So this problem came up when I was trying to calculate the maximum number of people that are all available for $$$k$$$ hours. Essentially the $$$j$$$-th bit of $$$a_i$$$ represents the availability of the $$$j$$$-th person at hour $$$i$$$. I am wondering if there is an efficient solution to this. Formally one could define the problem as follows:
The "score" of a number $$$x$$$ is defined as the number of 1s in the binary representation of $$$x$$$. For example, the score of 5 is 2, since 5 is 101 in binary.

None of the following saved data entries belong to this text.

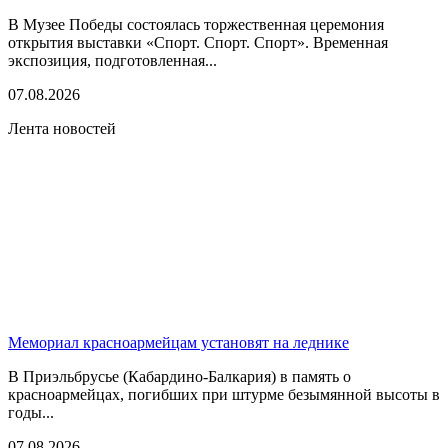
В Музее Победы состоялась торжественная церемония
открытия выставки «Спорт. Спорт. Спорт». Временная
экспозиция, подготовленная...
07.08.2026
Лента новостей
Мемориал красноармейцам установят на леднике
В Приэльбрусье (Кабардино-Балкария) в память о
красноармейцах, погибших при штурме безымянной высоты в
годы...
07.08.2026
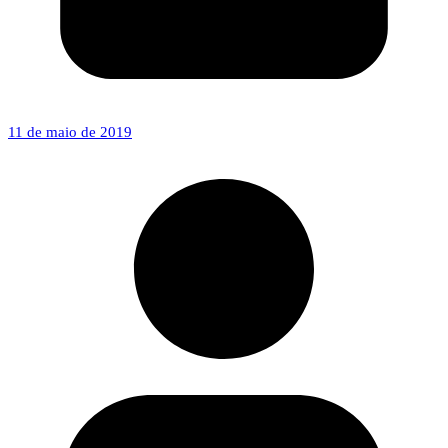
11 de maio de 2019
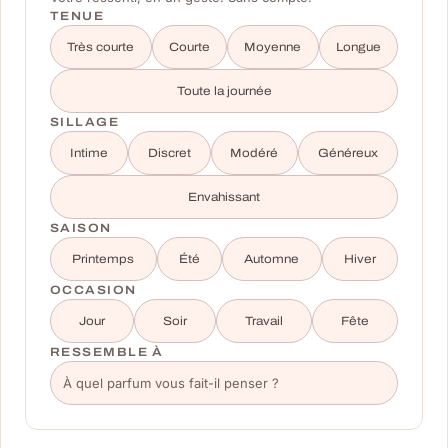
TENUE
Très courte
Courte
Moyenne
Longue
Toute la journée
SILLAGE
Intime
Discret
Modéré
Généreux
Envahissant
SAISON
Printemps
Été
Automne
Hiver
OCCASION
Jour
Soir
Travail
Fête
RESSEMBLE À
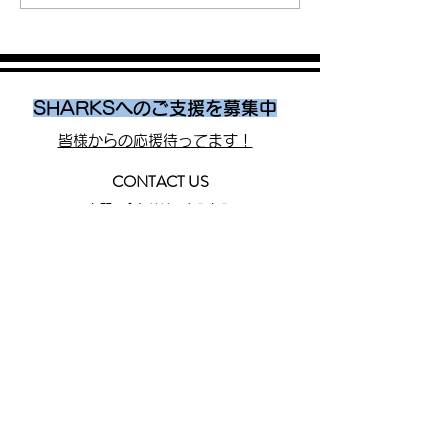
（飯島）
（飯島）
SHARKSへのご支援を募集中
皆様からの応援待ってます！
CONTACT US
お問い合わせはこちらから
SHARKS ONLINE STORE
​
お買い物ガイド
写真協力
©EKIDEN_N
EWS
©︎
岩國英昭
SHARKS
株式会社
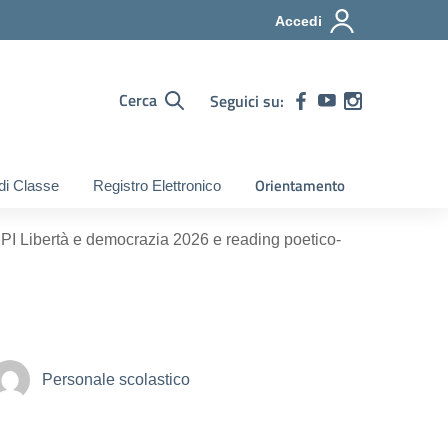
Accedi
Cerca
Seguici su:
Orientamento
 di Classe
Registro Elettronico
PI Libertà e democrazia 2026 e reading poetico-
Personale scolastico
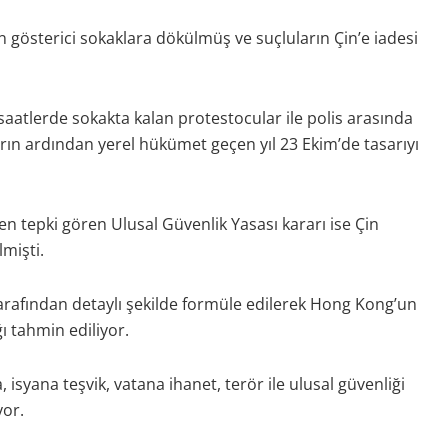
 gösterici sokaklara dökülmüş ve suçluların Çin’e iadesi
aatlerde sokakta kalan protestocular ile polis arasında
rın ardından yerel hükümet geçen yıl 23 Ekim’de tasarıyı
 tepki gören Ulusal Güvenlik Yasası kararı ise Çin
mişti.
rafından detaylı şekilde formüle edilerek Hong Kong’un
ı tahmin ediliyor.
isyana teşvik, vatana ihanet, terör ile ulusal güvenliği
yor.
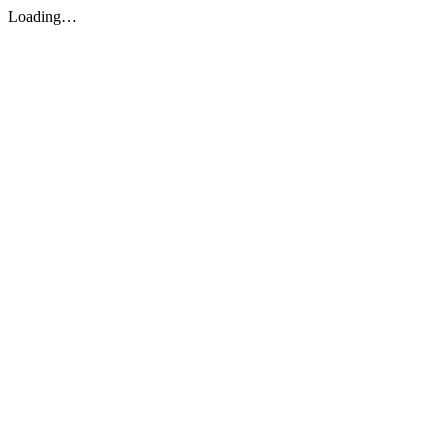
Loading…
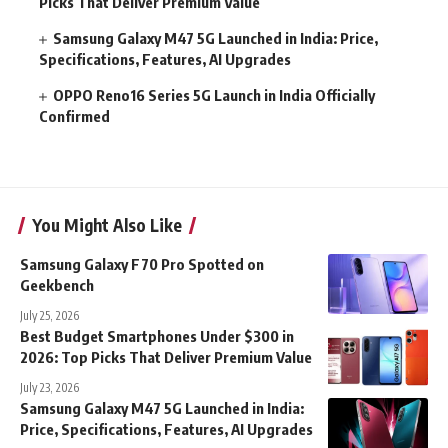
Picks That Deliver Premium Value
Samsung Galaxy M47 5G Launched in India: Price,
Specifications, Features, AI Upgrades
OPPO Reno16 Series 5G Launch in India Officially
Confirmed
You Might Also Like
Samsung Galaxy F70 Pro Spotted on
Geekbench
July 25, 2026
Best Budget Smartphones Under $300 in
2026: Top Picks That Deliver Premium Value
July 23, 2026
Samsung Galaxy M47 5G Launched in India:
Price, Specifications, Features, AI Upgrades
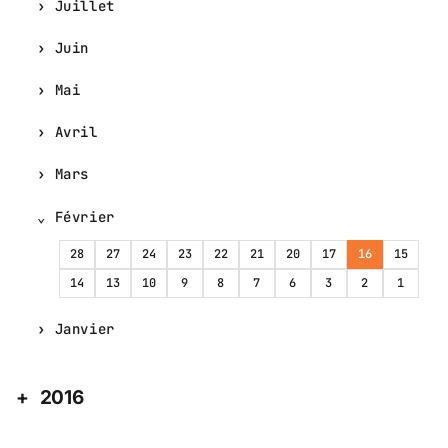
Juillet
Juin
Mai
Avril
Mars
Février
28
27
24
23
22
21
20
17
16
15
14
13
10
9
8
7
6
3
2
1
Janvier
2016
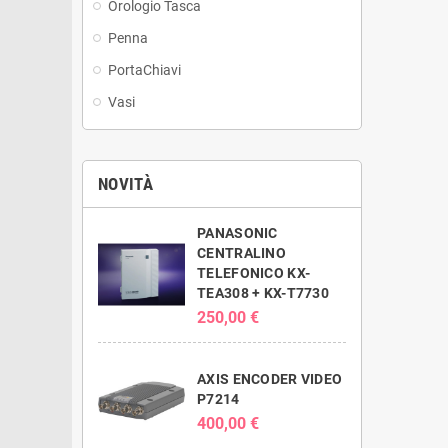
Orologio Tasca
Penna
PortaChiavi
Vasi
NOVITÀ
PANASONIC
CENTRALINO
TELEFONICO KX-
TEA308 + KX-T7730
250,00 €
AXIS ENCODER VIDEO
P7214
400,00 €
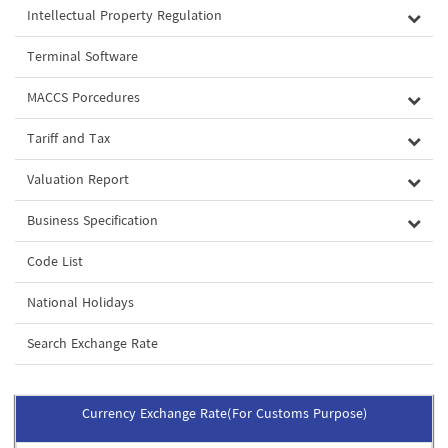
Intellectual Property Regulation
Terminal Software
MACCS Porcedures
Tariff and Tax
Valuation Report
Business Specification
Code List
National Holidays
Search Exchange Rate
Currency Exchange Rate(For Customs Purpose)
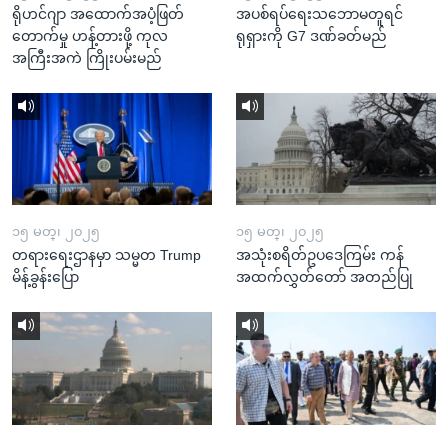
ရိုဟင်ဂျာ အထောက်အပံ့ဖြတ်
အပစ်ရပ်ရေးသဘောမတူရင်
တောက်မှု ဟန့်တားဖို့ ကုလ
ရုရှားကို G7 ဒဏ်ခတ်မည်
အကြီးအကဲ ကြိုးပမ်းမည်
၁၅ မတ္၊ ၂၀၂၅
၁၅ မတ္၊ ၂၀၂၅
တရားရေးဌာနမှာ သမ္မတ Trump
အသုံးစရိတ်ဥပဒေကြမ်း ကန်
မိန့်ခွန်းပြော
အထက်လွှတ်တော် အတည်ပြု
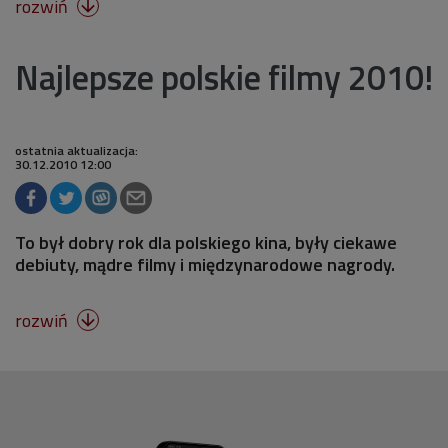
rozwiń

Najlepsze polskie filmy 2010!
ostatnia aktualizacja:
30.12.2010 12:00
To był dobry rok dla polskiego kina, były ciekawe
debiuty, mądre filmy i międzynarodowe nagrody.
rozwiń

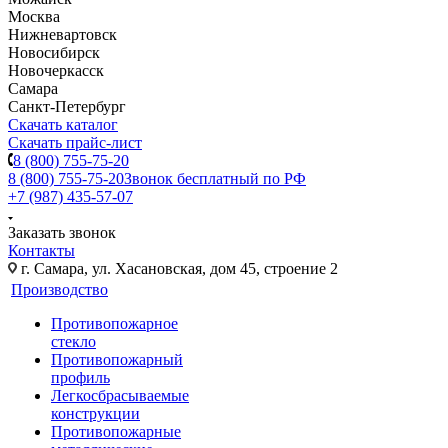
Москва
Нижневартовск
Новосибирск
Новочеркасск
Самара
Санкт-Петербург
Скачать каталог
Скачать прайс-лист
8 (800) 755-75-20
8 (800) 755-75-20
Звонок бесплатный по РФ
+7 (987) 435-57-07
Заказать звонок
Контакты
г. Самара, ул. Хасановская, дом 45, строение 2
Производство
Противопожарное
стекло
Противопожарный
профиль
Легкосбрасываемые
конструкции
Противопожарные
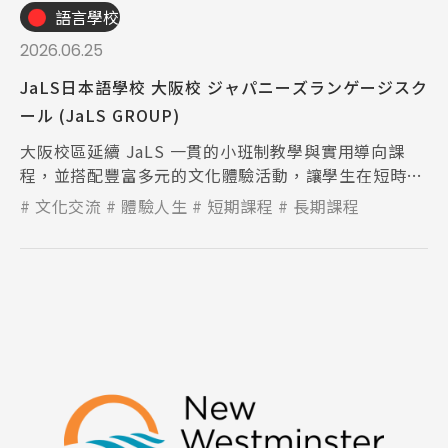
語言學校
2026.06.25
JaLS日本語學校 大阪校 ジャパニーズランゲージスク
ール (JaLS GROUP)
大阪校區延續 JaLS 一貫的小班制教學與實用導向課
程，並搭配豐富多元的文化體驗活動，讓學生在短時間
內有效提升日語能力。
文化交流
體驗人生
短期課程
長期課程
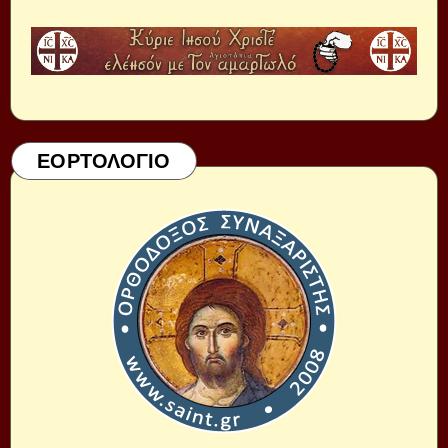
ΕΟΡΤΟΛΟΓΙΟ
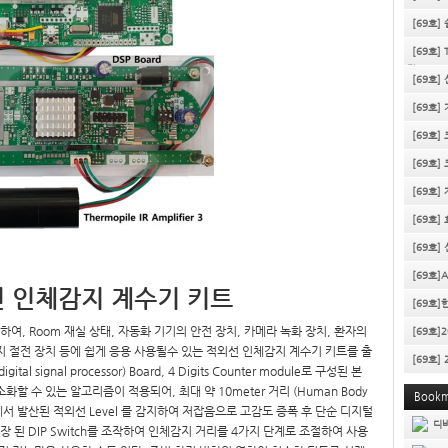
[69호]
MODUL
[69호] 
작
[69호
[69호]
[69호]
[69호
[69호]
CONV-DR
[69호]
[69호]
[69호]
선 인체감지 계수기 키트
[69호]
, Room 재실 상태, 자동화 기기의 안전 장치, 카메라 녹화 장치, 환자의
[69호]
너지 절전 장치 등에 쉽게 응용 사용될수 있는 적외선 인체감지 계수기 키트를 출
[69호]
igital signal processor) Board, 4 Digits Counter module로 구성된 본
 수 있는 알고리즘이 적용되어, 최대 약 10meter 거리 (Human Body
Bookm
 에서 인체에서 발산된 적외선 Level 를 감지하여 저잡음으로 고감도 증폭 후 단순 디지털
실장 된 DIP Switch를 조작하여 인체감지 거리를 4가지 단계로 조절하여 사용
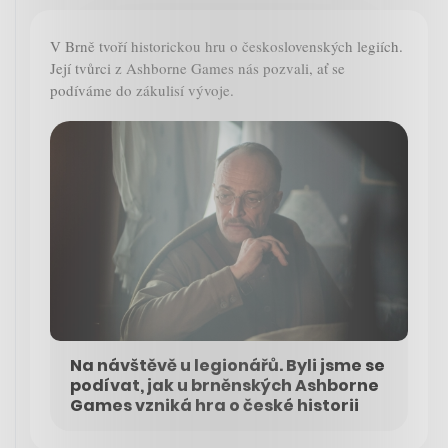
V Brně tvoří historickou hru o československých legiích.
Její tvůrci z Ashborne Games nás pozvali, ať se
podíváme do zákulisí vývoje.
Na návštěvě u legionářů. Byli jsme se
podívat, jak u brněnských Ashborne
Games vzniká hra o české historii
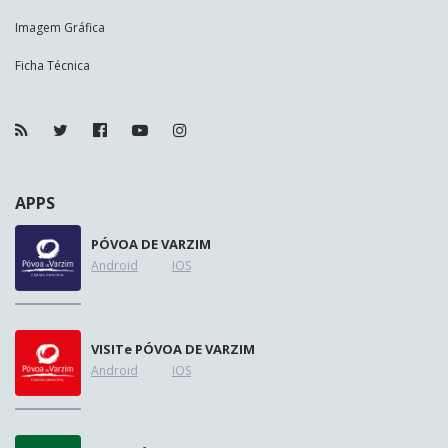
Imagem Gráfica
Ficha Técnica
APPS
PÓVOA DE VARZIM
Android
IOS
VISIT
e
PÓVOA DE VARZIM
Android
IOS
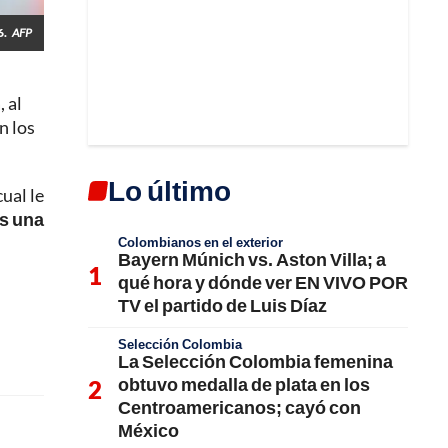
6.
AFP
, al
n los
Lo último
ual le
es una
Colombianos en el exterior
Bayern Múnich vs. Aston Villa; a
qué hora y dónde ver EN VIVO POR
TV el partido de Luis Díaz
Selección Colombia
La Selección Colombia femenina
obtuvo medalla de plata en los
Centroamericanos; cayó con
México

You are given a list $$$A$$$ of $$$n$$$ integers: $$$0\leq a_1$$$, $$$a_2$$$, $$$a_3$$$, ..., $$$a_n\leq 2^{20}$$$. You are given an integer $$$k$$$ ($$$1\leq k\leq n$$$).
Your task is to choose exactly $$$k$$$ unique integers: $$$1 \leq$$$ $$$i_1$$$, $$$i_2$$$, ... $$$i_k$$$ $$$\leq n$$$, so that the "score" of the bitwise AND of $$$a_{i_1}, a_{i_2}, ... , a_{i_k}$$$ is maximum.
Print the integers $$$i_1$$$, $$$i_2$$$, ... $$$i_k$$$. If there are multiple answers, print any of them.
Any ideas on how to solve this?
So lets reframe the problem to "finding the largest value $$$x$$$ such that there are at least k integers such that their bitwise and is $$$x$$$". Then lets also use a very useful property of powers of 2, which is that $$$2^k > \sum_{i = 0}^{k-1} 2^i$$$. So it is much more important to get a higher bit than any amount of lower bits.
With both of these in mind, let's construct the maximum $$$x$$$.So consider the highest bit, if there are at least $$$k$$$ values that have that bit on, then you should take that bit. If not, don't worry about that bit and see if you can secure lower bits. Say, there are at least k values that have the highest bit. Now try the second highest bit. Out of all the numbers that have the highest bit on, are there k of them that have the second highest? If so, take it, if not, don't take it.
To construct the answer, just loop over the array in the end and take all supermasks of x, or all values such arr[i] such that $$$ arr_i$$$ & $$$x == x$$$ .
I think I didn't make the problem clear enough. Sorry for that.
Let me clarify.
If for instance we have $$$n=4$$$, $$$k=2$$$, and $$$A=1000,1001,0111,0110$$$, then the highest score would be 2, if we choose $$$0111$$$ and $$$0110$$$, the bitwise and is $$$0110$$$, and there are 2 1s.
With the way you reframed it, it would be $$$1000$$$ and $$$1001$$$, whose bitwise and is $$$1000$$$, thus the score is 1, because there is only 1 set bit. The bitwise and is a bigger number, but what I care about is the number of bits set.
ohhh so I misread, my bad.
This problem can be solved using SOS dp (Sum Over Subsets dp).
Let's define $$$dp[i]$$$ to be the number of elements in the input array that are a supermask of $$$i$$$, for $$$0$$$ <= $$$i$$$ <= $$$2^{20}$$$
We can use the recurrences mentioned in the sos dp blog to compute the dp array. (I'm not explaining the recurrences here because they have already been explained in the blog)
Now, notice that if $$$x$$$ elements in the array are a supermask of $$$i$$$, then the maximum size of a set with bitwise AND >= $$$i$$$ is $$$x$$$. So we must find the maximum value of $$$setbits(i)$$$ for all values of $$$i$$$ such that $$$dp[i] >= k$$$. This would be the maximum possible score. We pick an arbitrary value of $$$i$$$ that gives us this maximum score and make that be the bitwise AND of the chosen set. Let's call this value $$$val$$$.
To build the final set of values, just iterate over all elements of the input array and pick any $$$k$$$ of these elements that are a supermask of $$$val$$$.
The time complexity would be $$$O(n + 20 * 2^{20})$$$
Wow! Interesting technique.
It's a little bit over my head right now, but I'll try to figure it out and implement it.
Thank you!